- REQUIRED WORK -
Each line of the records is to be returned verbatim, with the images omitted.

Page images and extracted text:
★ ★ ★ ★ ★
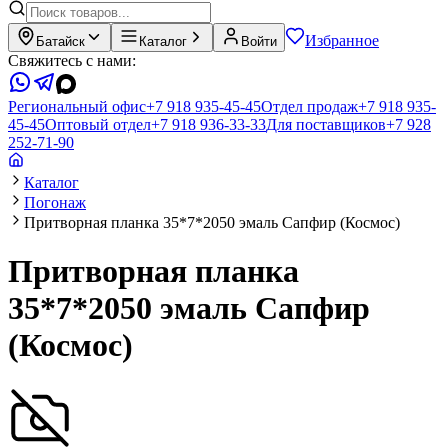
Избранное
Батайск
Каталог
Войти
Свяжитесь с нами:
Региональный офис
+7 918 935-45-45
Отдел продаж
+7 918 935-
45-45
Оптовый отдел
+7 918 936-33-33
Для поставщиков
+7 928
252-71-90
Каталог
Погонаж
Притворная планка 35*7*2050 эмаль Сапфир (Космос)
Притворная планка
35*7*2050 эмаль Сапфир
(Космос)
★ ★ ★ ★ ★
- FINISHED TASK -
Избранное
Батайск
Каталог
Войти
Свяжитесь с нами:
Региональный офис
+7 918 935-45-45
Отдел продаж
+7 918 935-
45-45
Оптовый отдел
+7 918 936-33-33
Для поставщиков
+7 928
252-71-90
Каталог
Погонаж
Притворная планка 35*7*2050 эмаль Сапфир (Космос)
Притворная планка
35*7*2050 эмаль Сапфир
(Космос)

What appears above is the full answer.